By Richards, Jeffrey H. | The Virginia Magazine of History and Biography, July 1, 2004 | Go to article overview

Spreading the Gospel in Colonial Virginia: Sermons and Devotional Writings


Richards, Jeffrey H., The Virginia Magazine of History and Biography


Spreading the Gospel in Colonial Virginia: Sermons and Devotional Writings * Edward L. Bond, ed. * Lanham, Md.: Lexington Books, 2004 * xviii, 569 pp. * $199.00

The editor of this volume of primary documents has two major purposes for his collection. One is to gather in convenient book form sermons and related materials that heretofore have not been published or are otherwise hard to find in American libraries. The other is to counter what Edward L. Bond identifies as the "orthodox" history of religion in Virginia, that of a repressive and corrupt Anglican hierarchy quashing a few valiant dissenters.

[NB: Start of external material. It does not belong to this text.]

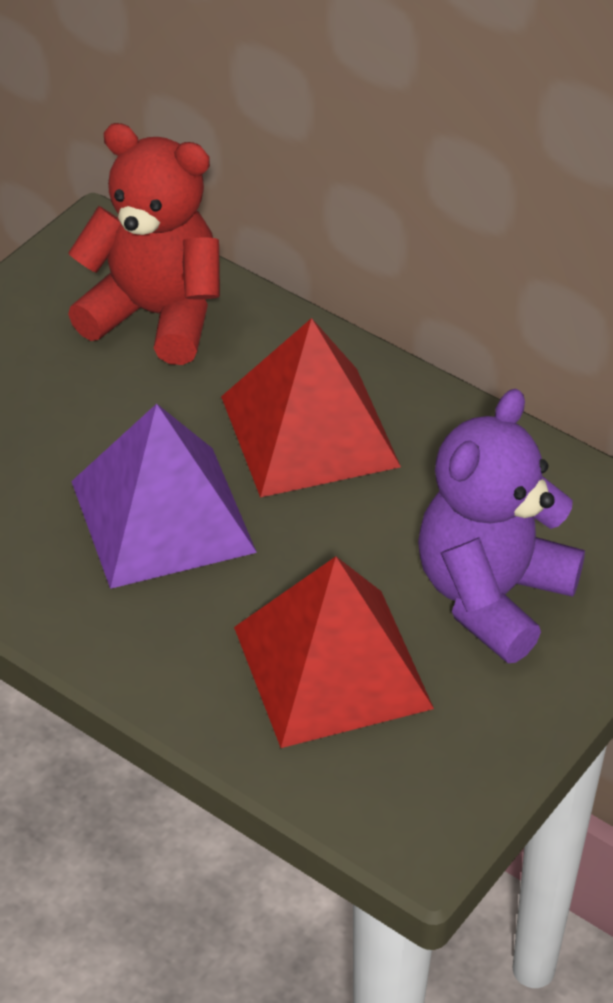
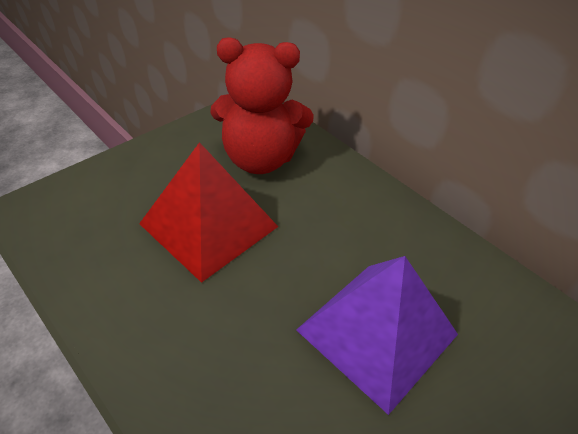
purple teddy bear: 1 -> 0
red pyramid: 2 -> 1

Bond's success with each purpose and his excellent notes make this volume a significant addition to the literature on colonial Virginia and American religious history.

Bond begins with a survey history of Christian religion in Virginia from Jamestown to the Revolution, one of the best compact treatments available of the colony's religious diversity and conflicts. Three chapters gather documents under topical headings. Chapter two focuses on "Family Religion and Private Piety"; chapters seven and nine examine the topics of slavery and moral issues, respectively. The remaining chapters present the work of single individuals: the Anglican ministers Robert Paxton, James Blair, and James Maury; the Presbyterian Samuel Davies; and the Baptist John Leland. As befitting a polity where the Church of England was the established church, the book is dominated by Anglican parsons and writers. Although the editor identifies the full range of religious denominations in Virginia in his introduction, dissenters are represented only by four Davies sermons and a few selections from Leland's The Virginia Chronicle. By contrast, Maury alone is represented by ten sermons and several letters.

Bond justifies the choices variously, but most importantly by previous unavailability. In the case of Maury, the volume prints every extant sermon from manuscript sources, providing scholars with easy access to material otherwise not represented in earlier published work. Maury comes across as a pleasant, direct writer of sermons, one who, as Bond carefully notes, often based his sermons on those delivered by such Anglican luminaries as John Tillotson.